– Foram necessários dez anos para que finalmente a esperada união entre Angra e o vocalista Alirio Netto acontecesse. Os dois vídeos ao vivo gravados no Porão do Rock, em Brasília comprovam que o cantor é uma peça que se encaixou perfeitamente dentro do estilo do grupo, que faz um metal progressivo puxado para o power metal. Por mistérios insondáveis, aunião não deu cero em 2013 e o posto acabou com o italiano Fabio Lione, excelente vocalista, mas que tinha estilo bem diferente do metal progressivo. Os vícios sinfônicos dele incomodavam muitos fãs, que sempre sonharam em vr André matos de volta ou a entrada de Alírio, que teve passagens por Shaman e Age of Artemis, além de integrar o tributo inglês Queen Extravaganza. A chegada do novo vocalista do Angra é uma das ótimas notícias do rock brasileiro depois depois do engodo do “hiato” da banda.
– Começam as especulações sobre uma possível volta do U2 à América Latina até meados de 2027. Segundo o portal Léo Dias, notório fofoqueiro da internet, a apresentação única seria no estádio do Morumbi, sem data definida, para variar. A banda não toca por aqui desde 2017.
– Meses depois do encerramento das atividades, a Rádio Eldorado voltará ao ar com dinheiro de patrocinadores. O retorno será em outubro com o mesmo nome e número 107,9 mHz do dial paulistano, sob o patrocínio da seguradora Porto, que comprou os direitos de uso do nome. A emissora foi criada no fim dos anos 60pelo grupo Estado, que edita o jornal O Estado de S. Paulo, e chegou a agregar uma gravadora, a Eldorado, responsável por lançamentos importantes na música brasileira. Em princípio, a programação será a mesma da época em que a Eldorado fechou as portas.

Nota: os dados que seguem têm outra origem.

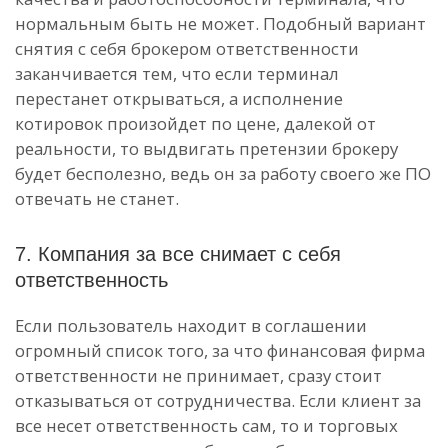
нормальным быть не может. Подобный вариант
снятия с себя брокером ответственности
заканчивается тем, что если терминал
перестанет открываться, а исполнение
котировок произойдет по цене, далекой от
реальности, то выдвигать претензии брокеру
будет бесполезно, ведь он за работу своего же ПО
отвечать не станет.
7. Компания за все снимает с себя
ответственность
Если пользователь находит в соглашении
огромный список того, за что финансовая фирма
ответственности не принимает, сразу стоит
отказываться от сотрудничества. Если клиент за
все несет ответственность сам, то и торговых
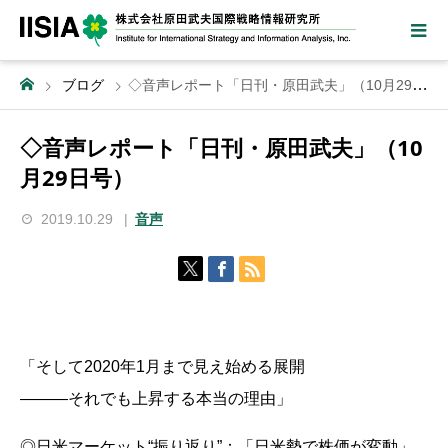
ブログ
◇音声レポート「日刊・原田武夫」（10月29日号）
◇音声レポート「日刊・原田武夫」（10
月29日号）
2019.10.29
音声
「そして2020年1月まで見え始める展開
―――それでも上昇する本当の理由」
◎日米マーケット“振り返り”：「日米勢で株価が変動」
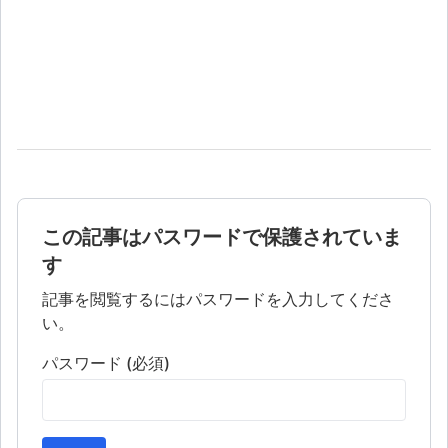
この記事はパスワードで保護されていま
す
記事を閲覧するにはパスワードを入力してくださ
い。
パスワード (必須)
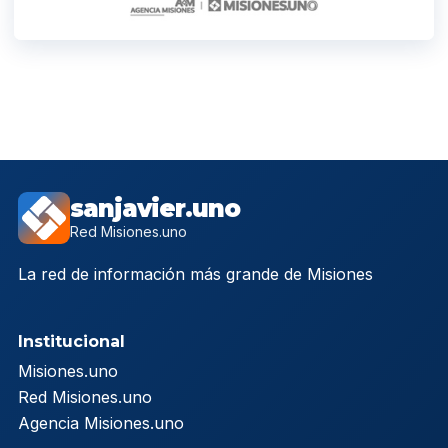
sanjavier.uno
Red Misiones.uno
La red de información más grande de Misiones
Institucional
Misiones.uno
Red Misiones.uno
Agencia Misiones.uno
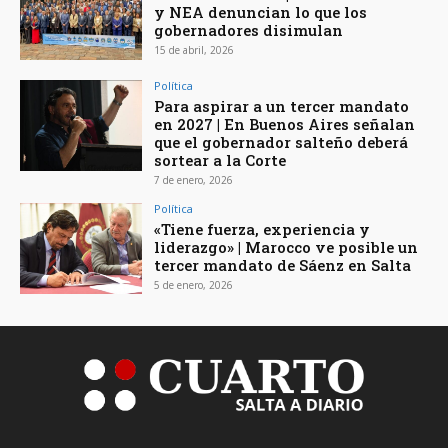
y NEA denuncian lo que los
gobernadores disimulan
15 de abril, 2026
Política
Para aspirar a un tercer mandato
en 2027 | En Buenos Aires señalan
que el gobernador salteño deberá
sortear a la Corte
7 de enero, 2026
Política
«Tiene fuerza, experiencia y
liderazgo» | Marocco ve posible un
tercer mandato de Sáenz en Salta
5 de enero, 2026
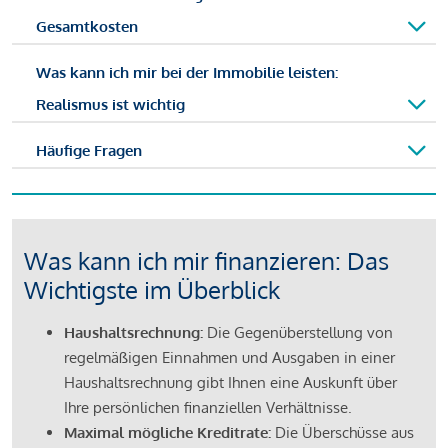
Gesamtkosten
Was kann ich mir bei der Immobilie leisten:
Realismus ist wichtig
Häufige Fragen
Was kann ich mir finanzieren: Das
Wichtigste im Überblick
Haushaltsrechnung:
Die Gegenüberstellung von
regelmäßigen Einnahmen und Ausgaben in einer
Haushaltsrechnung gibt Ihnen eine Auskunft über
Ihre persönlichen finanziellen Verhältnisse.
Maximal mögliche Kreditrate:
Die Überschüsse aus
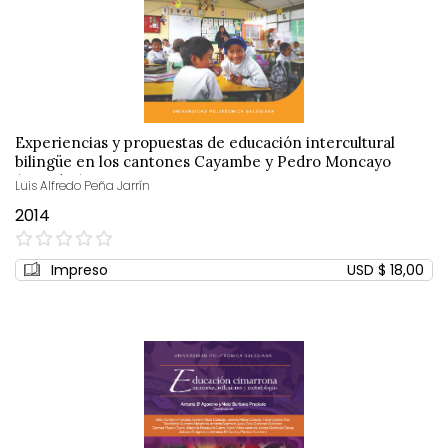
Experiencias y propuestas de educación intercultural
bilingüe en los cantones Cayambe y Pedro Moncayo
(Ecuador)
Luis Alfredo Peña Jarrín
2014
0%
Impreso
USD $ 18,00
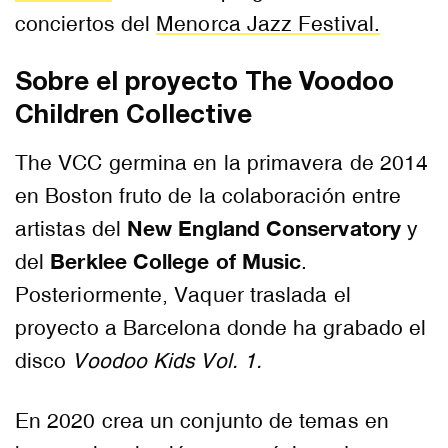
conciertos del
Menorca Jazz Festival.
Sobre el proyecto The Voodoo
Children Collective
The VCC germina en la primavera de 2014
en Boston fruto de la colaboración entre
New England Conservatory
artistas del
y
Berklee College of Music
del
.
Posteriormente, Vaquer traslada el
proyecto a Barcelona donde ha grabado el
disco
Voodoo Kids Vol. 1.
En 2020 crea un conjunto de temas en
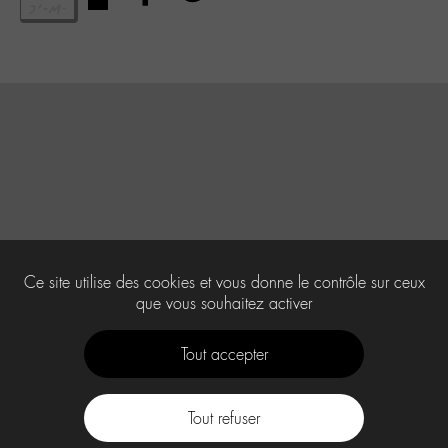
Ce site utilise des cookies et vous donne le contrôle sur ceux
que vous souhaitez activer
Tout accepter
Tout refuser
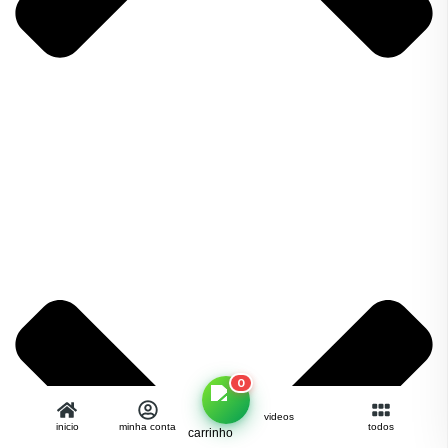
0
videos
inicio
minha conta
todos
carrinho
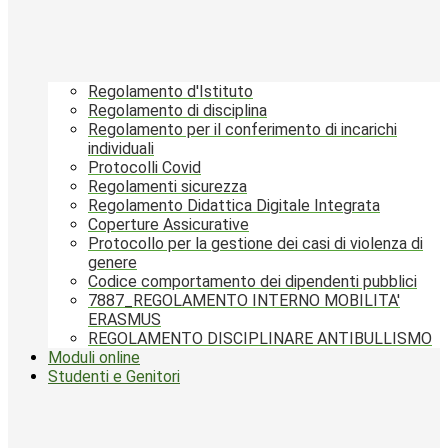
Regolamento d'Istituto
Regolamento di disciplina
Regolamento per il conferimento di incarichi
individuali
Protocolli Covid
Regolamenti sicurezza
Regolamento Didattica Digitale Integrata
Coperture Assicurative
Protocollo per la gestione dei casi di violenza di
genere
Codice comportamento dei dipendenti pubblici
7887_REGOLAMENTO INTERNO MOBILITA'
ERASMUS
REGOLAMENTO DISCIPLINARE ANTIBULLISMO
Moduli online
Studenti e Genitori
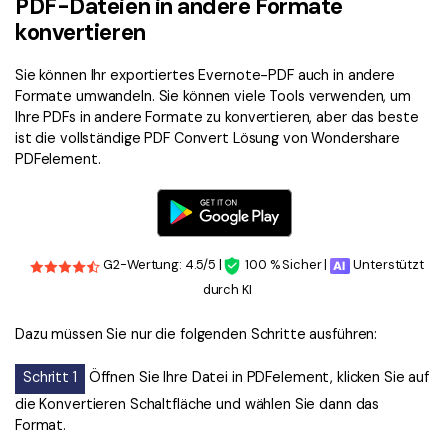
PDF-Dateien in andere Formate
konvertieren
Sie können Ihr exportiertes Evernote-PDF auch in andere
Formate umwandeln. Sie können viele Tools verwenden, um
Ihre PDFs in andere Formate zu konvertieren, aber das beste
ist die vollständige PDF Convert Lösung von Wondershare
PDFelement.
G2-Wertung: 4.5/5 |
100 % Sicher |
Unterstützt
durch KI
Dazu müssen Sie nur die folgenden Schritte ausführen:
Schritt 1
Öffnen Sie Ihre Datei in PDFelement, klicken Sie auf
die Konvertieren Schaltfläche und wählen Sie dann das
Format.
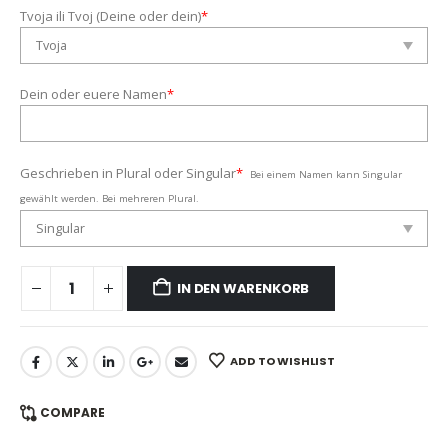
Tvoja ili Tvoj (Deine oder dein)
*
Dein oder euere Namen
*
Geschrieben in Plural oder Singular
*
Bei einem Namen kann Singular
gewählt werden. Bei mehreren Plural.
IN DEN WARENKORB
ADD TO WISHLIST
COMPARE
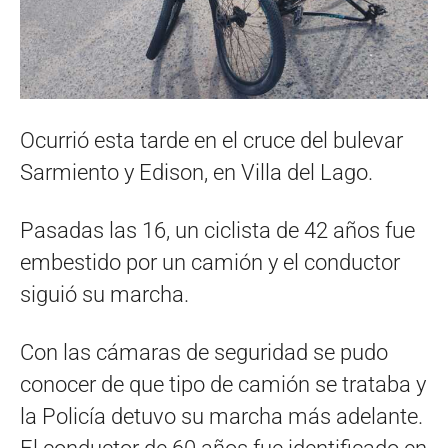
Ocurrió esta tarde en el cruce del bulevar
Sarmiento y Edison, en Villa del Lago.
Pasadas las 16, un ciclista de 42 años fue
embestido por un camión y el conductor
siguió su marcha.
Con las cámaras de seguridad se pudo
conocer de que tipo de camión se trataba y
la Policía detuvo su marcha más adelante.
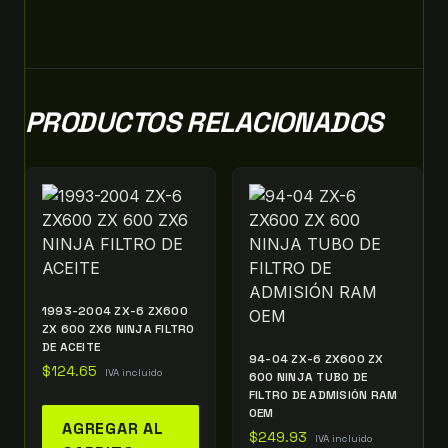
PRODUCTOS RELACIONADOS
1993-2004 ZX-6 ZX600
ZX 600 ZX6 NINJA FILTRO
DE ACEITE
94-04 ZX-6 ZX600 ZX
$
124.65
IVA incluido
600 NINJA TUBO DE
FILTRO DE ADMISIÓN RAM
OEM
AGREGAR AL
$
249.93
IVA incluido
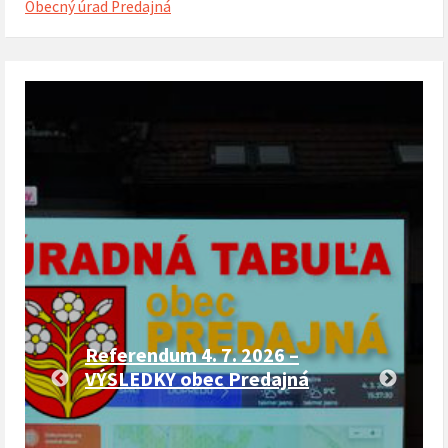
Obecný úrad Predajná
Referendum 4. 7. 2026 –
VÝSLEDKY obec Predajná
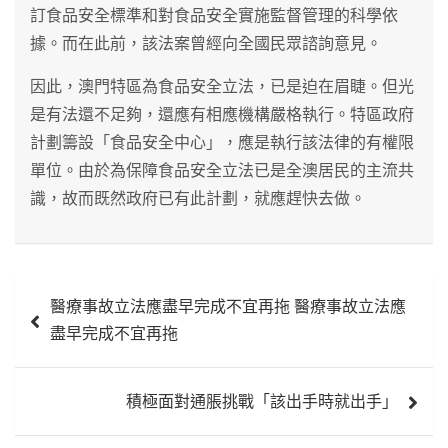
訂食品安全標準和對食品安全實施監督管理的科學依
據。而在此前，該法案曾經向全國民眾諮詢意見。
因此，澳門特區為食品安全立法，已是迫在眉睫。但光
是有法還不足夠，還應有相應機構嚴格執行。特區政府
計劃籌設「食品安全中心」，應是執行該法律的有權限
單位。由於為保障食品安全立法已是全澳居民的主流共
識，故而既然政府已有此計劃，就應趕快去做。
文
醫療事故立法應盡早完成不宜再拖 醫療事故立法應
章
盡早完成不宜再拖
導
覽
積極面對通脹挑戰「該出手時就出手」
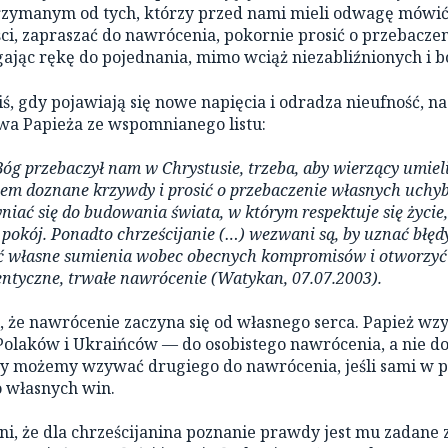
zymanym od tych, którzy przed nami mieli odwagę mówi
ci, zapraszać do nawrócenia, pokornie prosić o przebacze
ając rękę do pojednania, mimo wciąż niezabliźnionych i b
iś, gdy pojawiają się nowe napięcia i odradza nieufność, n
wa Papieża ze wspomnianego listu:
óg przebaczył nam w Chrystusie, trzeba, aby wierzący umiel
em doznane krzywdy i prosić o przebaczenie własnych uchybi
niać się do budowania świata, w którym respektuje się życie
 pokój
. Ponadto
chrześcijanie (…) wezwani są, by uznać błędy
ć własne sumienia wobec obecnych kompromisów i otworzyć
entyczne, trwałe nawrócenie
(Watykan, 07.07.2003).
, że nawrócenie zaczyna się od własnego serca. Papież w
Polaków i Ukraińców — do osobistego nawrócenia, a nie do
dy możemy wzywać drugiego do nawrócenia, jeśli sami w 
o własnych win.
i, że dla chrześcijanina poznanie prawdy jest mu zadane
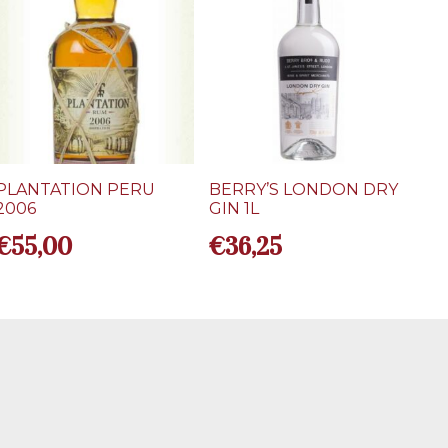
PLANTATION PERU
BERRY’S LONDON DRY
2006
GIN 1L
€
55,00
€
36,25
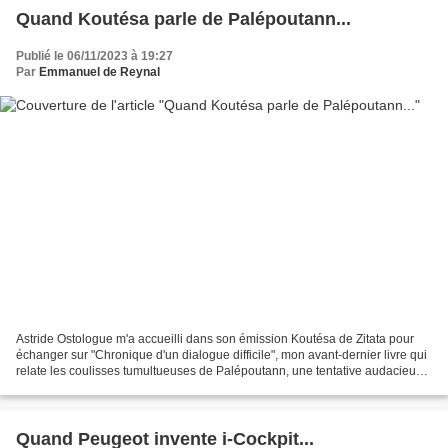
Quand Koutésa parle de Palépoutann...
Publié le 06/11/2023 à 19:27
Par
Emmanuel de Reynal
Astride Ostologue m'a accueilli dans son émission Koutésa de Zitata pour
échanger sur "Chronique d'un dialogue difficile", mon avant-dernier livre qui
relate les coulisses tumultueuses de Palépoutann, une tentative audacieuse
chargée d'autant d'espoirs...
Quand Peugeot invente i-Cockpit...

– Dado como ultrapassado pela música digital há mais de duas décadas, o CD voltou a crescer com força nos Estados Unidos. Foram 17,5 milhões de unidades comercializadas no primeiro semestre de 2026, alta de 45,7% sobre o mesmo período do ano anterior, e a receita avançou ainda mais: 58,6%, para US$ 171,1 milhões, contra US$ 107,9 milhões no ano passado. O comportamento está relacionado, em parte, à transformação do CD em objeto de coleção — especialmente entre públicos mais jovens.